Rédhibitoire ? Pas forcément selon Bès. « Pour la Coupe du monde, tu as deux ou trois mois pour la préparer en amont, rappelle-t-il. Si tu mets sérieusement l'accent sur la conquête à ce moment-là, tu peux arriver à recaler les choses. Dans le Tournoi, tu as moins de temps pour le faire. Tu es souvent un peu dans l'urgence, tu priorises les choses. Et parfois, tu réduis le temps de travail de la mêlée. Quand tu es entraîneur, il suffit que tu lâches un secteur pour que, de suite, il soit moins performant. »
« Les Sud-Africains sont des coupeurs de têtes, des combattants hors pair. Quel que soit le joueur sur le terrain, il est extrêmement agressif, il est là pour faire mal »
Sylvain Marconnet
Alors comment régler le problème ? Pour Bès, il faut miser sur les automatismes bâtis sur le temps long. « Il n'y a pas pléthore de choix, c'est un poste spécial qui demande une maturité un peu plus longue. Il faut qu'on soit plus stables dans ce secteur. Si on décide d'amener Aldegheri, Montagne ou (Georges-Henri) Colombe, il faut de la continuité, les laisser en place, et travailler collectivement. On parle beaucoup des droitiers en équipe de France mais je pense que l'accent doit être mis sur le travail collectif. »
« Si tu veux être champion du monde, il faudra avoir une mêlée un peu plus dominatrice que ce qu'on a aujourd'hui, souligne Marconnet. C'est la leçon de 2023. Il va falloir un bon axe droit et un bon pilier droit. Mais malheureusement, en un an, tu ne vas pas le trouver. On ne va pas faire de miracle. Les Sud-Africains, eux, compensent des noms par une philosophie. Ce sont des coupeurs de têtes, des combattants hors pair. Quel que soit le joueur sur le terrain, il est extrêmement agressif, il est là pour faire mal. Ils ont un train d'avance. » Et les Bleus un tunnel à quitter.
Posté 03 mars 2026 - 10:33
Posté 03 mars 2026 - 10:38
On parle beaucoup du droitier, mais à gauche je ne nous trouve pas riche en très bon joueurs non plus. À part Gros, derrière...
J'espère vraiment que Baille va revenir, il a eu un niveau tellement énorme il y a 2/3/4 ans que c'est frustrant de le voir à la peine.

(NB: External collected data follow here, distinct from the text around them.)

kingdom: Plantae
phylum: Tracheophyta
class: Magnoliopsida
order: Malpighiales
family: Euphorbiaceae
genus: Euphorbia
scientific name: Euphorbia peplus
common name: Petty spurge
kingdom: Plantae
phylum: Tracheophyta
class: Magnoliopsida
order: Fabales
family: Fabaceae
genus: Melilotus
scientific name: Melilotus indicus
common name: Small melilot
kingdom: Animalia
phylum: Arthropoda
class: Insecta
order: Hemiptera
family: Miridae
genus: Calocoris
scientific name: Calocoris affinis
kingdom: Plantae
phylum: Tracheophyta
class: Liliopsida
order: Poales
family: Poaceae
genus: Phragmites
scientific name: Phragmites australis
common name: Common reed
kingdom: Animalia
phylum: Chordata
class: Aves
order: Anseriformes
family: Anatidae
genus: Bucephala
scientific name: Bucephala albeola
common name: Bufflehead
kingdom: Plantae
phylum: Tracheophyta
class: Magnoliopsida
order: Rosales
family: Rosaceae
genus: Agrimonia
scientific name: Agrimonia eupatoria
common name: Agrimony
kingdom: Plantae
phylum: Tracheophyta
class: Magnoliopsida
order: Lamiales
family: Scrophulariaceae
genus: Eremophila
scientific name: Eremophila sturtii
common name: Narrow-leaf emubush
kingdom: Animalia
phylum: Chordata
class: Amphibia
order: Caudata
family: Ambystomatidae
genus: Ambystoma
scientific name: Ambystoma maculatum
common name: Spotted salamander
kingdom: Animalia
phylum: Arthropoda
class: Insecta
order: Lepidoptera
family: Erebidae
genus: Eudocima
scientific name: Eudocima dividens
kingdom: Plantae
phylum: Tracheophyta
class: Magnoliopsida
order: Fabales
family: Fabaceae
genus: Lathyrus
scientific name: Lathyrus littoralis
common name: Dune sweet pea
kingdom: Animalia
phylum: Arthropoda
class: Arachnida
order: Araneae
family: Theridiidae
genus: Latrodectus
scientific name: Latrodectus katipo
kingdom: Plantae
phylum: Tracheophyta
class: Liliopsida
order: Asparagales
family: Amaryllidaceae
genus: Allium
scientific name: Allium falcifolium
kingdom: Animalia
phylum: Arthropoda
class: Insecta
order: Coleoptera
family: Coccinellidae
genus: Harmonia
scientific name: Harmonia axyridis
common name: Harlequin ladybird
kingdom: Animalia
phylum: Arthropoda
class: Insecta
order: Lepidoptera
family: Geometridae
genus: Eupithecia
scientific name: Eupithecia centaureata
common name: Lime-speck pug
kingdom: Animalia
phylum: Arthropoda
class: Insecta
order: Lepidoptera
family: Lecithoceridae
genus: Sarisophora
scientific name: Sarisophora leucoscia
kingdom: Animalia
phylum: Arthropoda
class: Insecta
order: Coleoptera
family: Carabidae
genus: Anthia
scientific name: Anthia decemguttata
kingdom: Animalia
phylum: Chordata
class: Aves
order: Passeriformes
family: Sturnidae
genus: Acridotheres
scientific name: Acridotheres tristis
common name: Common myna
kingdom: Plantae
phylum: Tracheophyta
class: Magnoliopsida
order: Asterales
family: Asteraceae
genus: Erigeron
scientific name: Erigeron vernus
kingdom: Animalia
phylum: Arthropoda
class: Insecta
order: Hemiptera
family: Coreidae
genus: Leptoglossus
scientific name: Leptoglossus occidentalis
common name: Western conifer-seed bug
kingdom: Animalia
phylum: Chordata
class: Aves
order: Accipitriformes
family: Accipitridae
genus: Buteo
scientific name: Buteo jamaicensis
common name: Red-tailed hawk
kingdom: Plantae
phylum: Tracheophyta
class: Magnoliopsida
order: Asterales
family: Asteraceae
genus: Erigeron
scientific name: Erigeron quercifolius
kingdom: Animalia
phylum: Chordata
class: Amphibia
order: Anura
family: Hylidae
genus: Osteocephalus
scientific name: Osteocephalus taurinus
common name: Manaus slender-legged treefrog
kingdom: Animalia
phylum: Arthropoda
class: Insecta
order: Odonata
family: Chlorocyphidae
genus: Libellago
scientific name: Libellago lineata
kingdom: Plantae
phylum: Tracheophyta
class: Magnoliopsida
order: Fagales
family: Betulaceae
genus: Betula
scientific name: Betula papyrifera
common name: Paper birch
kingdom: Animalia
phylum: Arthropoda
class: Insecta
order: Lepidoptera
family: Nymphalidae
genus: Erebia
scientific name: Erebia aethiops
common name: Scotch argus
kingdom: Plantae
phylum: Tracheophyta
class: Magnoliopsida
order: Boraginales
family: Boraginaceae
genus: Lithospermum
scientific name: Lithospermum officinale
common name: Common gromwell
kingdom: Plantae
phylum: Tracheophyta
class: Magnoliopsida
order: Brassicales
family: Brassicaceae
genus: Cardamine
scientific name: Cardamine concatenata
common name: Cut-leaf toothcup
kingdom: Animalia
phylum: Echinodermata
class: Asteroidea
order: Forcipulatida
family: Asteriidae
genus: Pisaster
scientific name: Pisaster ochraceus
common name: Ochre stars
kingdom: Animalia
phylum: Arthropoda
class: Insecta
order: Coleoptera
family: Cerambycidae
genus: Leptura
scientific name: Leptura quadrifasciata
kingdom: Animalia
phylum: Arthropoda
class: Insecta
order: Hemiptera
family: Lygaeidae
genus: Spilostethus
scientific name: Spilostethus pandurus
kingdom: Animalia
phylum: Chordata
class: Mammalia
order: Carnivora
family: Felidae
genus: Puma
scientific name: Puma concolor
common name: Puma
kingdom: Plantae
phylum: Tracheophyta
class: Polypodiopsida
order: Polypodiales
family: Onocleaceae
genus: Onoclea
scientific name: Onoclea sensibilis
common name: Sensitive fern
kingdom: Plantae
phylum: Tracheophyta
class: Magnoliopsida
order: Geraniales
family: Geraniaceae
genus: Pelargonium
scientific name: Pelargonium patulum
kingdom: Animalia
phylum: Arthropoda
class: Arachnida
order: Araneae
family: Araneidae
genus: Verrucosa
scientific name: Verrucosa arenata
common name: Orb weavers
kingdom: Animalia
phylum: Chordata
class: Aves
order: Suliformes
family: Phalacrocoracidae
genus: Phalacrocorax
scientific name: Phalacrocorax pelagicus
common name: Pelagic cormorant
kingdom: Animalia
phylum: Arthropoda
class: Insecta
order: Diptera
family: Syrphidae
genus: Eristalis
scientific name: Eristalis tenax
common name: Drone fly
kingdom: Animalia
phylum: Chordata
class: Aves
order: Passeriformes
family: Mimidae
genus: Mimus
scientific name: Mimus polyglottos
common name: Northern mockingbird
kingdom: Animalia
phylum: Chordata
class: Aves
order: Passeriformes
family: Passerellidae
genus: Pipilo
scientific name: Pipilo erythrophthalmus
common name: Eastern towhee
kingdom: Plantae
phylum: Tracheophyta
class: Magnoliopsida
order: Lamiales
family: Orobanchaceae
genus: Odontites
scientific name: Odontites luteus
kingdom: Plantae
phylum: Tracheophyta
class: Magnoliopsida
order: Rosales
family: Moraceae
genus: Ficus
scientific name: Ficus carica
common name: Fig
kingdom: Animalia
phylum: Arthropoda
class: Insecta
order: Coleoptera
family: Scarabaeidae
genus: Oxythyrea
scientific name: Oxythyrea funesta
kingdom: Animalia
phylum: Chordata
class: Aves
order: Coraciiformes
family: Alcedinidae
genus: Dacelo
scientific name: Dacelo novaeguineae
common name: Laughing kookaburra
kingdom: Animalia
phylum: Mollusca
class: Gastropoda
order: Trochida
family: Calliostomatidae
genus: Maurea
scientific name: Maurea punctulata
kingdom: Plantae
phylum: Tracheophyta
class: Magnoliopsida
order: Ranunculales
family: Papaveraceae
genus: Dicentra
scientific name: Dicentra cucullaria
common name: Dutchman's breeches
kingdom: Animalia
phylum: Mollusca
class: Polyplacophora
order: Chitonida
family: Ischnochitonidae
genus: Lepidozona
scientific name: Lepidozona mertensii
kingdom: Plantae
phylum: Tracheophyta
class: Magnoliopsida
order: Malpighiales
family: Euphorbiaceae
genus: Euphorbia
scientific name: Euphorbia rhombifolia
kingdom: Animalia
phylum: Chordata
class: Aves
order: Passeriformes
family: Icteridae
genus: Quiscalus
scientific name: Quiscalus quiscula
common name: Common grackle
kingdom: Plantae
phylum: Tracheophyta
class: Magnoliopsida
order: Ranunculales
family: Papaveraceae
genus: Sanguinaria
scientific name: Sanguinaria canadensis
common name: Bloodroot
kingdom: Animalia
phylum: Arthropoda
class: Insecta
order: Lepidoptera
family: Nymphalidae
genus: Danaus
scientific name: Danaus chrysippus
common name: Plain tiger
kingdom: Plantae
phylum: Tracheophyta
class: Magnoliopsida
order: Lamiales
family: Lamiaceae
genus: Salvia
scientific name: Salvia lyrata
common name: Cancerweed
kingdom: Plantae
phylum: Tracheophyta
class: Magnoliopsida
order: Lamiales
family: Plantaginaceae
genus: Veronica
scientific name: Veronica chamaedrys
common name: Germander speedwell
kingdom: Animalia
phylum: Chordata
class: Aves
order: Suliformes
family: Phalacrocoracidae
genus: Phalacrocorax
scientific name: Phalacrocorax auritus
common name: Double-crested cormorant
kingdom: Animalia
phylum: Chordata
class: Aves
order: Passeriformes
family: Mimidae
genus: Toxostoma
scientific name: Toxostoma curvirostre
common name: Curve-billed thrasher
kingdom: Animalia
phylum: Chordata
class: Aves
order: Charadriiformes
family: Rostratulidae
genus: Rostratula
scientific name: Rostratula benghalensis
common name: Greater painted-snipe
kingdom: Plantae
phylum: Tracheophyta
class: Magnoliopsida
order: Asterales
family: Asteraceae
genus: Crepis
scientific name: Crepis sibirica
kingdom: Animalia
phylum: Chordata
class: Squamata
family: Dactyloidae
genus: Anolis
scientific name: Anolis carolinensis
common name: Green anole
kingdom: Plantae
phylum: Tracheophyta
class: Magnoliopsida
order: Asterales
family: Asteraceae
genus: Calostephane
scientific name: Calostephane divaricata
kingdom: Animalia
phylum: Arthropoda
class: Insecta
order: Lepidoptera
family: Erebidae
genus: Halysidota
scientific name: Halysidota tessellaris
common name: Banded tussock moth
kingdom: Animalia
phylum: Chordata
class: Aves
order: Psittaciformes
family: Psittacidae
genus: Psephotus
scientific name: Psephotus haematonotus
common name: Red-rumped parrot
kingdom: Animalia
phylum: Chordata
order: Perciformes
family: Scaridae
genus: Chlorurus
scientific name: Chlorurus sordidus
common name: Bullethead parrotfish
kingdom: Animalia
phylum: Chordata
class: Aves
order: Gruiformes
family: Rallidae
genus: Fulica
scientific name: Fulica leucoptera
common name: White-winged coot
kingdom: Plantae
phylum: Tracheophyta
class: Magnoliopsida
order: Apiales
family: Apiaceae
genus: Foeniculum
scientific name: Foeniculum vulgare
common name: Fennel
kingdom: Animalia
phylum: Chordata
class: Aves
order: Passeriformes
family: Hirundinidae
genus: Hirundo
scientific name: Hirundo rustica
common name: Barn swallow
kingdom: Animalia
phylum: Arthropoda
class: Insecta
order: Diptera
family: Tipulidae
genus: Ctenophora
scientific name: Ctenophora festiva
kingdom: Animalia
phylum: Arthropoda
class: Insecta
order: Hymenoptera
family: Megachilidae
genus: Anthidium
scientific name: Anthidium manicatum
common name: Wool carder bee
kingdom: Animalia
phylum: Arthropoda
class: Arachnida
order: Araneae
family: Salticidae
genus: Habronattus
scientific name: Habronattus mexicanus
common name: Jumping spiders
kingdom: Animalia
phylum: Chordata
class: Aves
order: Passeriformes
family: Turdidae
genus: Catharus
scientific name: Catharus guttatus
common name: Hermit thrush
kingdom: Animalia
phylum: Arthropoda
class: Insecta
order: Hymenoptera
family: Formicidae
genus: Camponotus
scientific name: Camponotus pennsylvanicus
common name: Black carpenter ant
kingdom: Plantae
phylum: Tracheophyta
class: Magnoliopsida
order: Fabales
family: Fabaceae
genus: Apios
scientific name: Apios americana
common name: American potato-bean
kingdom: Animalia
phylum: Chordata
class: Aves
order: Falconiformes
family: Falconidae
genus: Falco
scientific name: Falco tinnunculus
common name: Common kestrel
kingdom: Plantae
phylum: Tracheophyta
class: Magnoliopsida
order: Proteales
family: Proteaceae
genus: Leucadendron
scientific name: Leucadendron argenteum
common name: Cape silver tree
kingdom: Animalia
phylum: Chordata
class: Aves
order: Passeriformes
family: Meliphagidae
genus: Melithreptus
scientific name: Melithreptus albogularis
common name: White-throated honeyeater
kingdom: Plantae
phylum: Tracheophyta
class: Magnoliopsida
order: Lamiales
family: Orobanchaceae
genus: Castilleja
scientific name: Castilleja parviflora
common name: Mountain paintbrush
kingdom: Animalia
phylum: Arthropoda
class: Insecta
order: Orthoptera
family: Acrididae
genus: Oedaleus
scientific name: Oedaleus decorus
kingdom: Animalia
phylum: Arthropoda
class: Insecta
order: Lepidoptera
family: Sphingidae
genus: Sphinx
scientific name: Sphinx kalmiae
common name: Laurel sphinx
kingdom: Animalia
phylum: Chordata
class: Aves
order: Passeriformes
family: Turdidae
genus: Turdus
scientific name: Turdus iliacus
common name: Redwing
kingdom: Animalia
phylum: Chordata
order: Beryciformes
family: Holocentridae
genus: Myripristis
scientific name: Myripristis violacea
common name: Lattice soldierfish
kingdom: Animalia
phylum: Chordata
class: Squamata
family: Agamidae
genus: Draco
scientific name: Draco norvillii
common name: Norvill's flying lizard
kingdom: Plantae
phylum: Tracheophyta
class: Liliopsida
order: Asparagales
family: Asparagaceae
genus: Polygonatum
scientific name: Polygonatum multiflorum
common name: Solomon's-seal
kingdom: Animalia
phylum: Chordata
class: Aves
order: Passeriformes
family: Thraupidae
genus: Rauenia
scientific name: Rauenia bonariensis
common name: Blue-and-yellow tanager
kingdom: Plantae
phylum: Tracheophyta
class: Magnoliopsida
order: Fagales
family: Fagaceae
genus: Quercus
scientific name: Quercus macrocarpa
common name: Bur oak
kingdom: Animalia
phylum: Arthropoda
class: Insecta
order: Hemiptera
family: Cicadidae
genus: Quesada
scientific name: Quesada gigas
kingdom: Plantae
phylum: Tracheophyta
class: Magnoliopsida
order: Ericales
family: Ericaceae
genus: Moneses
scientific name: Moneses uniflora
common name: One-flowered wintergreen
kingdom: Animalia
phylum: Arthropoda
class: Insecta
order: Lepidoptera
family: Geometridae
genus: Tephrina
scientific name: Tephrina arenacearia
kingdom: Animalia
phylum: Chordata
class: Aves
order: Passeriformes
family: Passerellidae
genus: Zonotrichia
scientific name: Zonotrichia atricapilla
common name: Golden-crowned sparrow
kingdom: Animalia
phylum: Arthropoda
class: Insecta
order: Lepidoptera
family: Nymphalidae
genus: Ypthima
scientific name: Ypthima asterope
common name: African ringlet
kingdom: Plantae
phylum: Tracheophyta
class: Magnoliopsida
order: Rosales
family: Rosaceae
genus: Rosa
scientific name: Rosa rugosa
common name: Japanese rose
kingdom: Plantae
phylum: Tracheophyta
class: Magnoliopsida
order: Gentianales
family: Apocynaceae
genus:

C'est vrai que c'est le poste de pilier (oh combien important) qui pose (gros) soucis
A gauche, derrière Gros, c'est limité au niveau international.
Benjamin Bertrand est espéré dans les prochaines années, perso j'aime bien Priso, mais ce n'est pas du haut niveau international
Jabae Njocke du Racing très prometteur aussi.
A droite, je crois beaucoup en Mallez (polyvalent) qui a tout du pilier moderne mais manque peut-être un peu de gabarit à droite.
Posté 03 mars 2026 - 11:01
On parle beaucoup du droitier, mais à gauche je ne nous trouve pas riche en très bon joueurs non plus. À part Gros, derrière...
J'espère vraiment que Baille va revenir, il a eu un niveau tellement énorme il y a 2/3/4 ans que c'est frustrant de le voir à la peine.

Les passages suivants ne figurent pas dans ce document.